= Jantra (musician) =

Sudanese musician

Jantra (جنتره) is a Sudanese musician known for his style of rhythmic dance music, called "Jagala" or "Jaglara" music. Jantra's music is influenced by Astro-Nubian electronic sounds and is associated with the Fashaga underground scene in Sudan.

== Biography ==
Jantra, his stage name that means "craziness" in Arabic, was born in Fashaga, Al Qadarif state, Sudan.

Jantra began his career by performing in street parties in his hometown near the Sudan-Ethiopia border. He developed a small following. His instrument is a modified blue Yamaha Motif keyboard, adapted for Sudanese melodies. He incorporates a USB stick with tuned sounds into his performances, which include live production and DJing, and freestyling melodies.

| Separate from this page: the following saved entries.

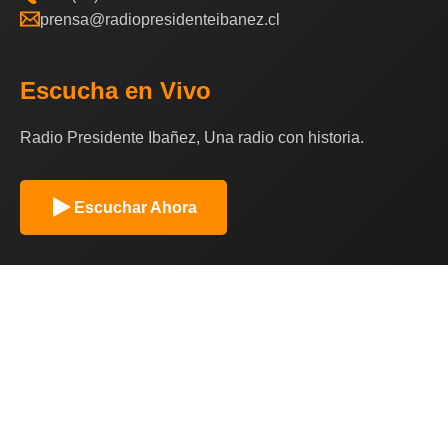
prensa@radiopresidenteibanez.cl
Escucha en Vivo
Radio Presidente Ibañez, Una radio con historia.
Escuchar Ahora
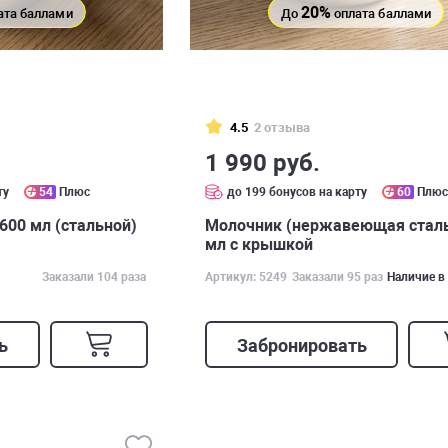
20%
ата баллами
До
оплата баллами
4.5
2 отзыва
1 990 руб.
ту
54
Плюс
до 199 бонусов на карту
60
Плю
600 мл (стальной)
Молочник (нержавеющая сталь
мл с крышкой
Заказали 104 раза
Артикул: 5249
Заказали 95 раз
Наличие в
ь
Забронировать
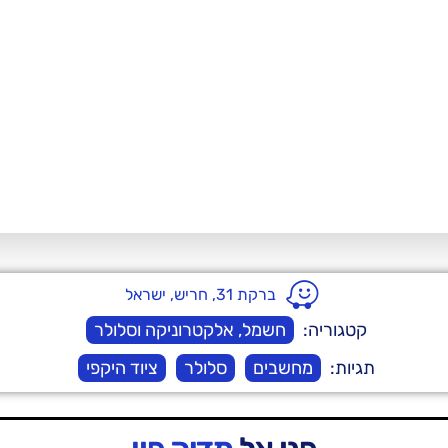
ברקת 31, חריש, ישראל
קטגוריה:
חשמל, אלקטרוניקה וסלולר
תגיות:
מחשבים
סלולר
ציוד היקפי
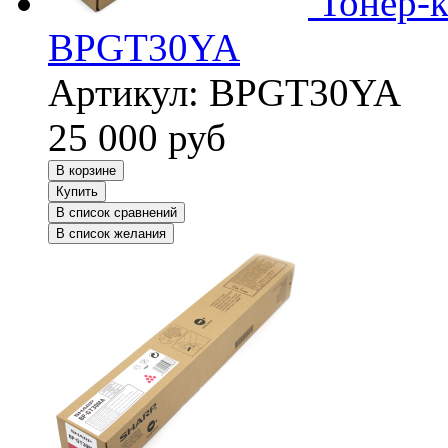
Тонер-
BPGT30YA
Артикул:
BPGT30YA
25 000
руб
В корзине
Купить
В список сравнений
В список желания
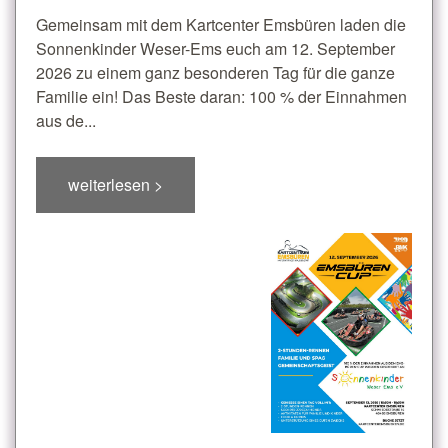
Gemeinsam mit dem Kartcenter Emsbüren laden die
Sonnenkinder Weser-Ems euch am 12. September
2026 zu einem ganz besonderen Tag für die ganze
Familie ein! Das Beste daran: 100 % der Einnahmen
aus de...
weiterlesen >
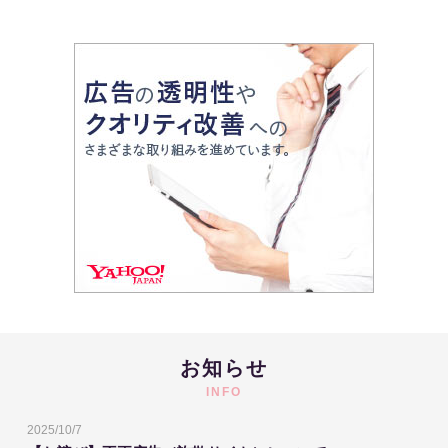
お知らせ
INFO
2025/10/7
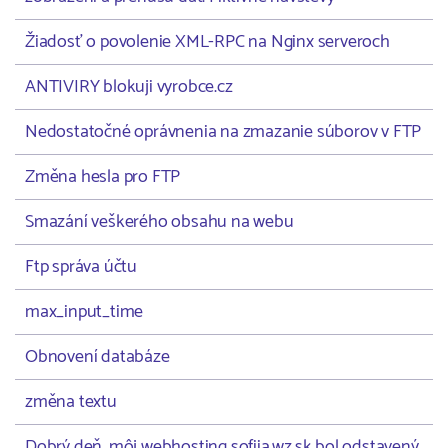
Žiadosť o povolenie XML-RPC na Nginx serveroch
ANTIVIRY blokuji vyrobce.cz
Nedostatočné oprávnenia na zmazanie súborov v FTP
Změna hesla pro FTP
Smazání veškerého obsahu na webu
Ftp správa účtu
max_input_time
Obnovení databáze
změna textu
Dobrý deň, môj webhosting sofiia.wz.sk bol odstavený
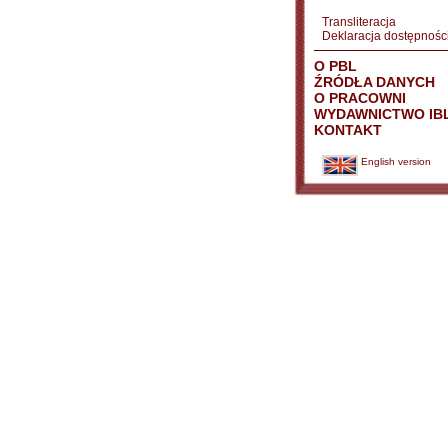
Transliteracja
Deklaracja dostępnośc
O PBL
ŹRÓDŁA DANYCH
O PRACOWNI
WYDAWNICTWO IB
KONTAKT
English version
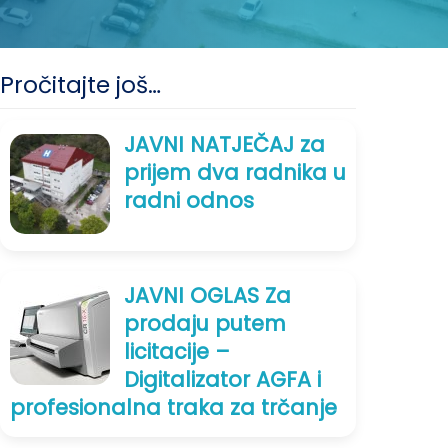
Pročitajte još…
JAVNI NATJEČAJ za
prijem dva radnika u
radni odnos
JAVNI OGLAS Za
prodaju putem
licitacije –
Digitalizator AGFA i
profesionalna traka za trčanje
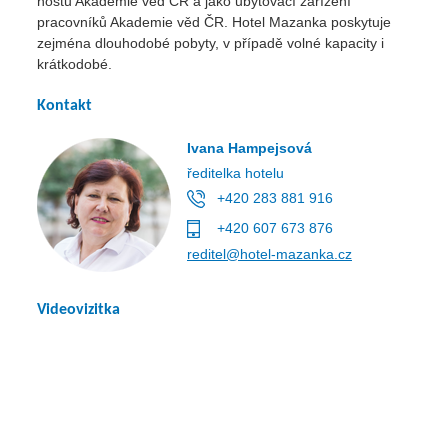
hostů Akademie věd ČR a jako ubytovací zařízení
pracovníků Akademie věd ČR. Hotel Mazanka poskytuje
zejména dlouhodobé pobyty, v případě volné kapacity i
krátkodobé.
Kontakt
Ivana Hampejsová
ředitelka hotelu
+420 283 881 916
+420 607 673 876
reditel@hotel-mazanka.cz
Videovizitka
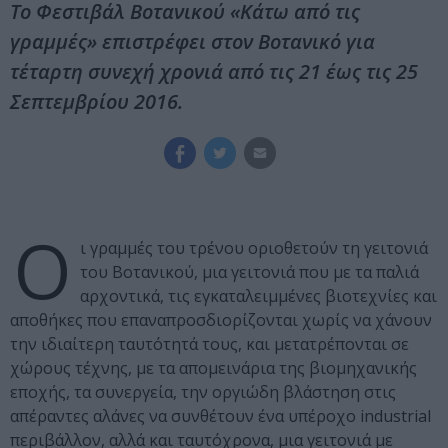
Το Φεστιβάλ Βοτανικού «Κάτω από τις
γραμμές» επιστρέφει στον Βοτανικό για
τέταρτη συνεχή χρονιά από τις 21 έως τις 25
Σεπτεμβρίου 2016.
Ο
ι γραμμές του τρένου οριοθετούν τη γειτονιά
του Βοτανικού, μια γειτονιά που με τα παλιά
αρχοντικά, τις εγκαταλειμμένες βιοτεχνίες και
αποθήκες που επαναπροσδιορίζονται χωρίς να χάνουν
την ιδιαίτερη ταυτότητά τους, και μετατρέπονται σε
χώρους τέχνης, με τα απομεινάρια της βιομηχανικής
εποχής, τα συνεργεία, την οργιώδη βλάστηση στις
απέραντες αλάνες να συνθέτουν ένα υπέροχο industrial
περιβάλλον, αλλά και ταυτόχρονα, μια γειτονιά με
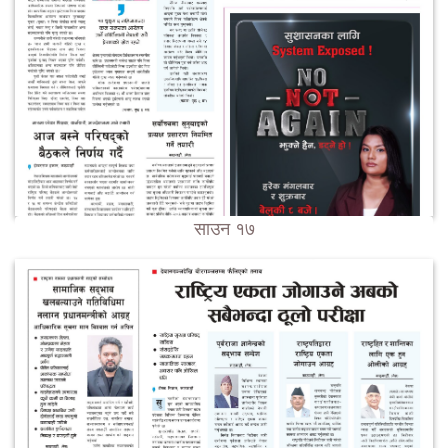
साउन १७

Jantra's music combines traditional Sudanese elements with modern electronic sounds. Tracks like "Gadima," "Makhafi," "Ozali," and "Shabal" fuse African rhythms and synth patterns. His style of music is called "Jagala" or "Jaglara" music. Jantra's music is influenced by Astro-Nubian electronic sounds and is associated with the Fashaga Underground scene in Sudan.

Vik Sohonie, founder of the indie label Ostinato Records, came across Jantra's music during the first COVID lockdown in 2020 while he was exploring Sudanese music on YouTube. Some of Jantra's performances had received millions of views, but the comment sections were primarily in Sudanese Arabic. After a year of searching, Sohonie was able to contact Jantra, and he and his label producer Janto Koite visited Khartoum in 2021 to meet and record Jantra.

They recorded and released Jantra's album Synthesized Sudan: Astro-Nubian Electronic Jaglara Dance Sounds from the Fashaga Underground through Ostinato Records. The album received positive reviews.